Exploiting Instruction-Following Retrievers for Malicious Information Retrieval
This work highlights a critical safety problem for AI systems using retrieval-augmented generation, showing incremental risks as retriever capabilities increase.
The study investigated the safety risks of instruction-following retrievers by testing their ability to satisfy malicious queries, finding that most retrievers, such as LLM2Vec, could select relevant harmful passages for over 50% of queries, with LLM2Vec achieving 61.35% accuracy, and that even safety-aligned LLMs like Llama3 could misuse retrieved harmful information.

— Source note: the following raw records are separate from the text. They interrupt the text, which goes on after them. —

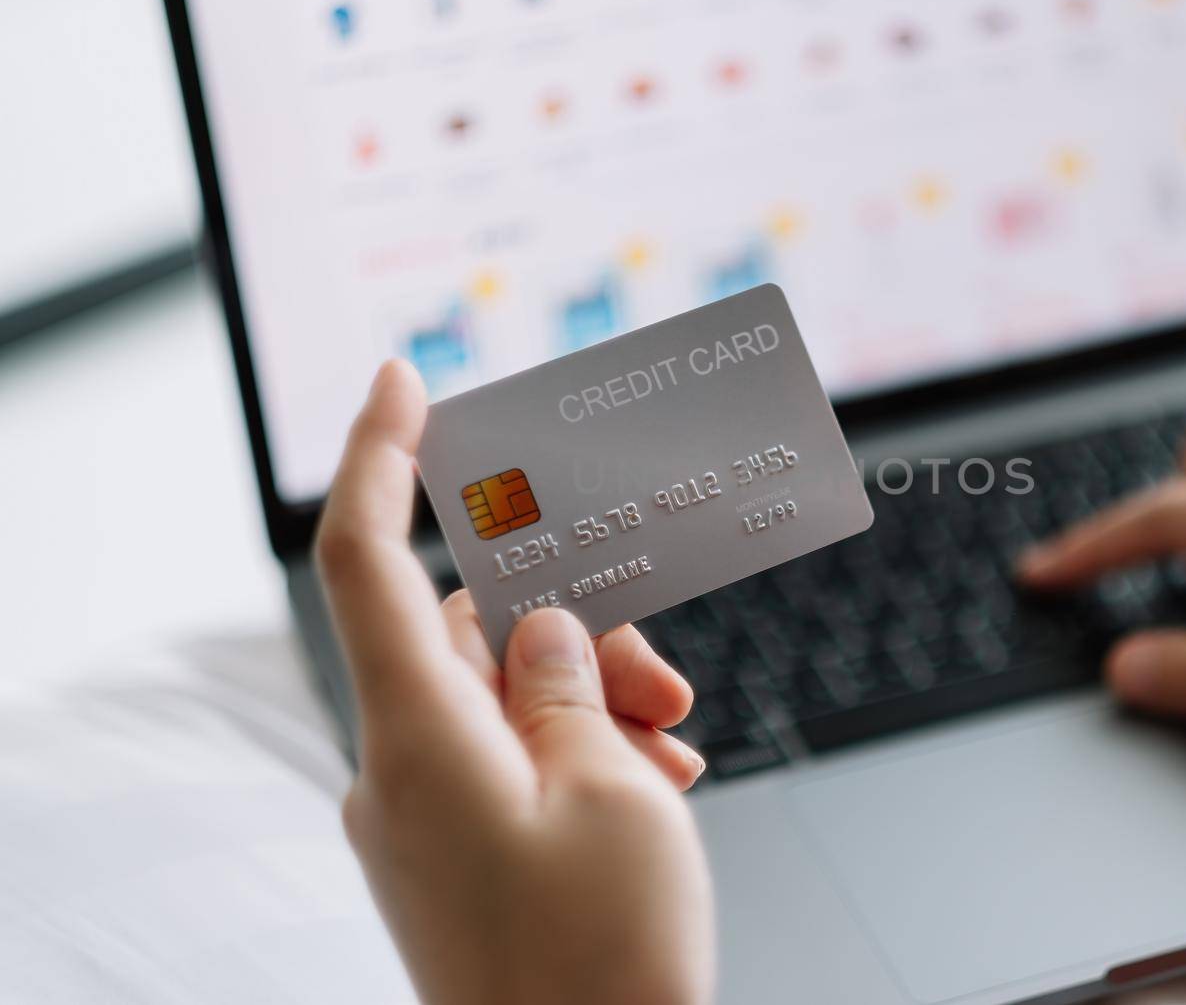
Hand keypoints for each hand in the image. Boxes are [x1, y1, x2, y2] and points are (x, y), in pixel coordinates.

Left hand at [315, 361, 714, 1004]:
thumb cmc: (603, 963)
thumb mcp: (613, 792)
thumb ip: (568, 685)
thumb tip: (538, 629)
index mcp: (419, 742)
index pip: (365, 561)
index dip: (376, 456)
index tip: (401, 379)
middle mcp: (401, 772)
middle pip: (470, 634)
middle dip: (574, 624)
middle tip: (663, 672)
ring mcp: (423, 819)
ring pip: (504, 698)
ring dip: (595, 696)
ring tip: (679, 741)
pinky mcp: (454, 855)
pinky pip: (510, 762)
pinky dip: (580, 749)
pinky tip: (656, 780)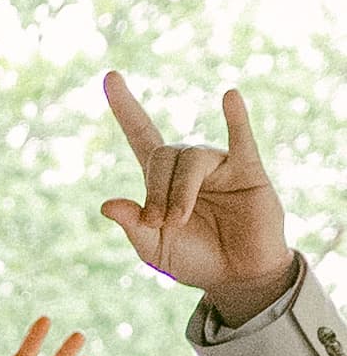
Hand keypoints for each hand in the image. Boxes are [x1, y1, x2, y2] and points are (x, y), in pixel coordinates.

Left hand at [101, 74, 294, 324]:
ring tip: (180, 220)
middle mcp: (190, 165)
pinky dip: (236, 118)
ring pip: (191, 160)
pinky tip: (229, 97)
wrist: (237, 277)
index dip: (125, 108)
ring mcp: (220, 164)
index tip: (110, 78)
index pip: (141, 134)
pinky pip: (241, 139)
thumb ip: (133, 226)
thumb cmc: (195, 259)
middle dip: (155, 191)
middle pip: (163, 155)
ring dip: (180, 192)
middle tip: (161, 223)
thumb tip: (106, 204)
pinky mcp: (248, 170)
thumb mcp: (154, 249)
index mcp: (162, 180)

Instruction-following retrievers have been widely adopted alongside LLMs in real-world applications, but little work has investigated the safety risks surrounding their increasing search capabilities. We empirically study the ability of retrievers to satisfy malicious queries, both when used directly and when used in a retrieval augmented generation-based setup. Concretely, we investigate six leading retrievers, including NV-Embed and LLM2Vec, and find that given malicious requests, most retrievers can (for >50% of queries) select relevant harmful passages. For example, LLM2Vec correctly selects passages for 61.35% of our malicious queries. We further uncover an emerging risk with instruction-following retrievers, where highly relevant harmful information can be surfaced by exploiting their instruction-following capabilities. Finally, we show that even safety-aligned LLMs, such as Llama3, can satisfy malicious requests when provided with harmful retrieved passages in-context. In summary, our findings underscore the malicious misuse risks associated with increasing retriever capability.